Task: Copy out the stretch of the Marlene Sanders text from "Sanders died from" through "published in 1988.", changing "film" to "documentary".

American journalist and television producer (1931–2015)

Marlene Sanders (January 10, 1931 – July 14, 2015) was an American television news correspondent, anchor, producer and executive who worked for ABC News in the 1960s and 1970s and moved to CBS News in 1978. She was the first woman to achieve several milestones in the then male-dominated field of television news.

Shortly after joining ABC News as a correspondent in 1964, Sanders became the first woman to anchor an evening news broadcast for a major network when she substituted for the regular anchor, Ron Cochran, who had become ill. She was one of the first television newswomen to report on the Vietnam War from the field. In 1976, ABC promoted her to vice president and director of documentaries, making her one of the first women to reach upper management in the field. She also won three Emmy Awards for documentaries she produced for CBS.

==Early life and education==
Sanders grew up in a Jewish family in Shaker Heights, Ohio. Her family was relatively secular, though they did attend a Reform synagogue occasionally and were well aware of ongoing issues affecting the Jewish community such as discrimination. As career options were limited at the time, Sanders moved to New York City to pursue a theater career.

==Career==
In 1955, after failing to land steady work in theater, Sanders accepted a low-level job in television news, working for Ted Yates, the producer for Mike Wallace on WNEW-TV. She became associate producer of the show and, after Wallace left, became a co-producer. This was an unprecedented achievement, as women were typically relegated to performing solely administrative functions in the newsroom.

Her career progressed from there. Sanders is credited with having helped to break down the barriers women faced in broadcasting at the time. She was one of the first television newswomen to cover the Vietnam War from the field; the first woman anchor of a nightly newscast for a major network, and the first woman vice president of the ABC News division.

Sanders began working for CBS News in 1978, where she resumed producing documentaries. She also reported on the women’s movement and the status of women in the news and reporting industry with CBS.

Sanders later became an Emmy Award–winning correspondent, writer, producer and broadcast-news executive. She was a member of the Peabody Awards Board of Jurors from 1998 to 2004.

==Personal life==
Sanders was married to television producer Jerome Toobin, who died in 1984. Their son Jeffrey Toobin (b. 1960) is a lawyer, author and former CNN legal analyst. Their second son, Mark (b. 1967), was born with Down syndrome in 1967 and lived away from the family, most recently in a group home in Connecticut.

Sanders died from cancer at the age of 84 on July 14, 2015.

==Other==
Sanders is featured in the feminist history film She's Beautiful When She's Angry.

Sanders’s book (Co-written with Marcia Rock, 2-time Emmy award winning producer of NY documentaries), “Waiting for Prime Time: the women of television news” was published in 1988.

The data:
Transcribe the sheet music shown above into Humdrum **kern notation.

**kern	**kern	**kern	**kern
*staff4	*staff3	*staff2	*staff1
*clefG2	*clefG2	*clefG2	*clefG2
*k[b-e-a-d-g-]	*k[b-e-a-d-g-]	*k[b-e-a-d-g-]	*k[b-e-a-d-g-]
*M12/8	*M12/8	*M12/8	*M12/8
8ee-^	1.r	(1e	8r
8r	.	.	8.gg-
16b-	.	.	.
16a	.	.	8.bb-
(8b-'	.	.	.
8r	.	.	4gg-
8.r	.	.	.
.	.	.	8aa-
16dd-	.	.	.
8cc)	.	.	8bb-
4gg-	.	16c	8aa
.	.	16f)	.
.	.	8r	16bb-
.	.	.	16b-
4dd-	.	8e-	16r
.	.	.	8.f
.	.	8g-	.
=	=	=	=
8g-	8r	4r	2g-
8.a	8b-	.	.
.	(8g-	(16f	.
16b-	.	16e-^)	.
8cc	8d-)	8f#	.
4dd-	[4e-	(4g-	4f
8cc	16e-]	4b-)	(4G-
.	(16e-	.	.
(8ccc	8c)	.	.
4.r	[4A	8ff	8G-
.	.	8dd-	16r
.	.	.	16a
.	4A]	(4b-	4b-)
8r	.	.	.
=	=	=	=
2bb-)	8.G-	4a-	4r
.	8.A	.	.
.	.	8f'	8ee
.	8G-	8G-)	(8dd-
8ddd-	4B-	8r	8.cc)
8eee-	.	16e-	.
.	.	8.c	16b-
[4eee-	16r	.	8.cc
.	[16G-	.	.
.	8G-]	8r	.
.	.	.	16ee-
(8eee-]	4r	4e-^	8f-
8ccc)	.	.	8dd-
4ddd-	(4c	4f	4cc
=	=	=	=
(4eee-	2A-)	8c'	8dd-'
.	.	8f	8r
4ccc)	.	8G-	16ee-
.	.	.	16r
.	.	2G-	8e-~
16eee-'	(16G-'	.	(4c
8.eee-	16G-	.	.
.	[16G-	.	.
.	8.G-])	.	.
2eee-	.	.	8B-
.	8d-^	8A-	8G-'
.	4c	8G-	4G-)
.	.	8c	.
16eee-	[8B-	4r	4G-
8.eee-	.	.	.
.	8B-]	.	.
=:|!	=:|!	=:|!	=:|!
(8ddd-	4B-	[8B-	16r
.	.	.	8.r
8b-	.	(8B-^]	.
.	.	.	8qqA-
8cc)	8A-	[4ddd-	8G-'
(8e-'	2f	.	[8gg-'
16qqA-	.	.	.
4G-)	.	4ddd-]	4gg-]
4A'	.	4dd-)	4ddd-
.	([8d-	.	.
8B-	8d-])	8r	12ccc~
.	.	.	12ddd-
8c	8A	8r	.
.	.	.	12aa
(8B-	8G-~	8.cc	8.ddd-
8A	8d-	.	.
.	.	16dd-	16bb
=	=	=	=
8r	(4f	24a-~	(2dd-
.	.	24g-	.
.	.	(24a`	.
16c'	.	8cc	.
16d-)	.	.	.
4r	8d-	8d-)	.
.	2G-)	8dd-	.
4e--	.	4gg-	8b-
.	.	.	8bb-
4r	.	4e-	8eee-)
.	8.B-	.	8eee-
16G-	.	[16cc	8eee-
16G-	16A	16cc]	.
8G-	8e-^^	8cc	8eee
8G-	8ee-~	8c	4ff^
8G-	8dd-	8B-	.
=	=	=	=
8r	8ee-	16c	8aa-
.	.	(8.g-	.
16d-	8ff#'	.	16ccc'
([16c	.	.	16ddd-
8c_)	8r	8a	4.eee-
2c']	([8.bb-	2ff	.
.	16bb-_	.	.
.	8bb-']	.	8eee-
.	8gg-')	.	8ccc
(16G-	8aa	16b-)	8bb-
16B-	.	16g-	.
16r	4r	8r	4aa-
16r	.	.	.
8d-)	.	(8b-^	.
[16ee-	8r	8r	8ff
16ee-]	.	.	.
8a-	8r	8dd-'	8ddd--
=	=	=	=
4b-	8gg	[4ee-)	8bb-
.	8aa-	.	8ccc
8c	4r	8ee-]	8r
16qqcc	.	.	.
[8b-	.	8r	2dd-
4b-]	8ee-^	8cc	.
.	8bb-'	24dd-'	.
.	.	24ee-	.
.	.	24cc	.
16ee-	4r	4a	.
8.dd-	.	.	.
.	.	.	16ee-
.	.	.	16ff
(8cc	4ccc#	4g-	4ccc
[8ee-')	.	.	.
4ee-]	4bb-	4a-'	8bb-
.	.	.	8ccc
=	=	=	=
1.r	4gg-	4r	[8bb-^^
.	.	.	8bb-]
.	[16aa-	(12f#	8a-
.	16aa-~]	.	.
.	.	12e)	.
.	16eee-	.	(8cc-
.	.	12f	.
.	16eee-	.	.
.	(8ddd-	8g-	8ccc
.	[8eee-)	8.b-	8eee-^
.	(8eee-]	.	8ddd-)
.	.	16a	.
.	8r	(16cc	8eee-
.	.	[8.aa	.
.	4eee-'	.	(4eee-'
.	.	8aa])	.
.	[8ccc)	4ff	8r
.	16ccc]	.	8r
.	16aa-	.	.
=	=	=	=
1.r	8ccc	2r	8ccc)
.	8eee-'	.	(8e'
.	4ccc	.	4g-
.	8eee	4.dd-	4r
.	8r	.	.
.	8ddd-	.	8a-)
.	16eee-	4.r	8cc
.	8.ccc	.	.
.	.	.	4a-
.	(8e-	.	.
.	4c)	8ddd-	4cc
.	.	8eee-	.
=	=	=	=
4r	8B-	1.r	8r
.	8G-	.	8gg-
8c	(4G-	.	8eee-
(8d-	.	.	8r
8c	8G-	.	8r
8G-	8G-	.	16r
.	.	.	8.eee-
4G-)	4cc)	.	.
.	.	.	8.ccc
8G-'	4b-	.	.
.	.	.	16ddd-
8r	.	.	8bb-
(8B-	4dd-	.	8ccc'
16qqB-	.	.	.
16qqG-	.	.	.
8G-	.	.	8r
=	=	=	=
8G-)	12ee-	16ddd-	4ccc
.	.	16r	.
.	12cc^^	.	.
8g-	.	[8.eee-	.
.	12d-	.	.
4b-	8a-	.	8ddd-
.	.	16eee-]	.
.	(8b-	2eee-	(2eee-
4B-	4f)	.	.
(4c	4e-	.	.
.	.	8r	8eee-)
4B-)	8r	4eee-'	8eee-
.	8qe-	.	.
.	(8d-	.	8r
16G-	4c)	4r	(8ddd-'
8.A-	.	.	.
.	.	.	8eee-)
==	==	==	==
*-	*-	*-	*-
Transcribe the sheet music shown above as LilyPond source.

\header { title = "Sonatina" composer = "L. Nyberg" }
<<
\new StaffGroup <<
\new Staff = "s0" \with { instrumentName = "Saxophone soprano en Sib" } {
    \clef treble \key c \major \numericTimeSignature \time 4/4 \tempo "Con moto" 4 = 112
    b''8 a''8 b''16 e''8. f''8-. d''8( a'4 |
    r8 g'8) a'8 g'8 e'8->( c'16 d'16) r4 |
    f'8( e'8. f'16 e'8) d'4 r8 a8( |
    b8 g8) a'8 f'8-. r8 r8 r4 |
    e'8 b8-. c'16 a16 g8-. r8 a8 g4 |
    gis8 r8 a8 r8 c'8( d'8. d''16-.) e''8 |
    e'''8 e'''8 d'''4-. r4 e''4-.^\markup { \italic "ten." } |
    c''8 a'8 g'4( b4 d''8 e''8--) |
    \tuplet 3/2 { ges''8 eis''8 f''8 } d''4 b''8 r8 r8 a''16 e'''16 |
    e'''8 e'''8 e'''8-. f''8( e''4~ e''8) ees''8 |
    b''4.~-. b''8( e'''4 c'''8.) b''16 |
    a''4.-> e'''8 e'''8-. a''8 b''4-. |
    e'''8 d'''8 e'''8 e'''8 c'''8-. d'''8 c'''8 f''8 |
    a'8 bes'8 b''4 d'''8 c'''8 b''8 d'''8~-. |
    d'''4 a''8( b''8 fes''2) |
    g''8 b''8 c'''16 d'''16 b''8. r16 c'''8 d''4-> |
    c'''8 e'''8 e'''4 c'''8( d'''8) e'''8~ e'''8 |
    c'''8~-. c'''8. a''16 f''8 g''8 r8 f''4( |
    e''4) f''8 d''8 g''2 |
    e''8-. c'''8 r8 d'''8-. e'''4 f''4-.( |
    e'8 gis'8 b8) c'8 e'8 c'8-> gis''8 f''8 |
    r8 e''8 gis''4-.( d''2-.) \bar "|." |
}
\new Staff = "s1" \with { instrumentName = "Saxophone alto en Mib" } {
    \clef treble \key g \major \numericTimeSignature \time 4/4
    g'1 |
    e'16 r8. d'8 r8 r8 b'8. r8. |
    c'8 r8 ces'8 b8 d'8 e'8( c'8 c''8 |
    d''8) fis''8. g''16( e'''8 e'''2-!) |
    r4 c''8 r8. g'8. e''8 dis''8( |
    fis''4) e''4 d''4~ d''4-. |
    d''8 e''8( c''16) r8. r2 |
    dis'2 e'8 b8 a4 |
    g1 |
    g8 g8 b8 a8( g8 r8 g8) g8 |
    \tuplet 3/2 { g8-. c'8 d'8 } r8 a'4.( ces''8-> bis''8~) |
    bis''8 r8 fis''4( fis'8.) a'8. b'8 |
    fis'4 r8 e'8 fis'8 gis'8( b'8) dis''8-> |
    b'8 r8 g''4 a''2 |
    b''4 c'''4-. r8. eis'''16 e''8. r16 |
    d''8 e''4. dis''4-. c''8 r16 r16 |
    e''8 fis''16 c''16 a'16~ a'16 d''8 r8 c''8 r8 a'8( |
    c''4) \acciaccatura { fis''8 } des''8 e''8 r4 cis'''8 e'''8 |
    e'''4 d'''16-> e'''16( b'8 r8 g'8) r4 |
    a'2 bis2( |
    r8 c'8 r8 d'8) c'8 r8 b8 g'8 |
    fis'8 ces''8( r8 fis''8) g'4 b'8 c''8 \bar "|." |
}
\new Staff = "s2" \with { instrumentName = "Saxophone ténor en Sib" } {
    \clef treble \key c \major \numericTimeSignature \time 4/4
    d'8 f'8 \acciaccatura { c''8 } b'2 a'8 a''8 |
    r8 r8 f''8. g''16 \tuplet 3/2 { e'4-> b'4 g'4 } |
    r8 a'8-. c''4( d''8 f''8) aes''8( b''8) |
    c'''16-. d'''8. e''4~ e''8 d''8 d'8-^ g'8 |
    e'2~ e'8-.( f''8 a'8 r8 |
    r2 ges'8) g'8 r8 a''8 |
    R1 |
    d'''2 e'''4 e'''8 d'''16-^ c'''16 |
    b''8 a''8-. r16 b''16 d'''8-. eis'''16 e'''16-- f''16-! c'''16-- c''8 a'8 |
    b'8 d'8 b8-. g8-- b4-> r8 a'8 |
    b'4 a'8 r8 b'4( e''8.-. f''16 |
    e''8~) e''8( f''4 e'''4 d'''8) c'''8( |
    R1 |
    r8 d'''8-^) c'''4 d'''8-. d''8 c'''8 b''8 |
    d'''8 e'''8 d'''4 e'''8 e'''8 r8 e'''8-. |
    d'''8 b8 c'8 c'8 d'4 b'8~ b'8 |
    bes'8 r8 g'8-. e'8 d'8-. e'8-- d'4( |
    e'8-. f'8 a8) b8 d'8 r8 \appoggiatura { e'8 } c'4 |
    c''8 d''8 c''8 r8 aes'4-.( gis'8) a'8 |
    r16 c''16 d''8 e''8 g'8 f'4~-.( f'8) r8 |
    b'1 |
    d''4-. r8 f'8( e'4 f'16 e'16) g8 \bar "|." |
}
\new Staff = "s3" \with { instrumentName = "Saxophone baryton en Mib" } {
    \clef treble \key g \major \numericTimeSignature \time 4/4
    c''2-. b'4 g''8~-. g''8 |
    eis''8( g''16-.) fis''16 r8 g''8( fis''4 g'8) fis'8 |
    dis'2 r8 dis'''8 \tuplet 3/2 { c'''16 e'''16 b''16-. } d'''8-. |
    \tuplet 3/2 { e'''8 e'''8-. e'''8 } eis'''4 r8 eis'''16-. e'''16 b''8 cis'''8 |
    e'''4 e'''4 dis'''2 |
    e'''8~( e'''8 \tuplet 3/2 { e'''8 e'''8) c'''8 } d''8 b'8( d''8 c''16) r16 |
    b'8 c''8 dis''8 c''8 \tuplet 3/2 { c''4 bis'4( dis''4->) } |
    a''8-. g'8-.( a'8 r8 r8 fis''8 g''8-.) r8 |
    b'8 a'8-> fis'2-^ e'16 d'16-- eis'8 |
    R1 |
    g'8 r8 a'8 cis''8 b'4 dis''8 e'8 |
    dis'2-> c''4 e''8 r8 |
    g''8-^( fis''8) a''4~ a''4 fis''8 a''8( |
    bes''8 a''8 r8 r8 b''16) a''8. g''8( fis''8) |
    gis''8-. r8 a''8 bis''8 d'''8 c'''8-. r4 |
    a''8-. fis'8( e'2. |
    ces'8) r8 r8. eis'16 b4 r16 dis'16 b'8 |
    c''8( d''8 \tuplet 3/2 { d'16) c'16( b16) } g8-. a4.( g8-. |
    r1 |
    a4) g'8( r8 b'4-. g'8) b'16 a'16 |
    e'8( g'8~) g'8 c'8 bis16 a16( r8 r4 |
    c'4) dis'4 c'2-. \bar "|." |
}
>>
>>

Output below:
Sanders died from cancer at the age of 84 on July 14, 2015.

==Other==
Sanders is featured in the feminist history documentary She's Beautiful When She's Angry.

Sanders’s book (Co-written with Marcia Rock, 2-time Emmy award winning producer of NY documentaries), “Waiting for Prime Time: the women of television news” was published in 1988.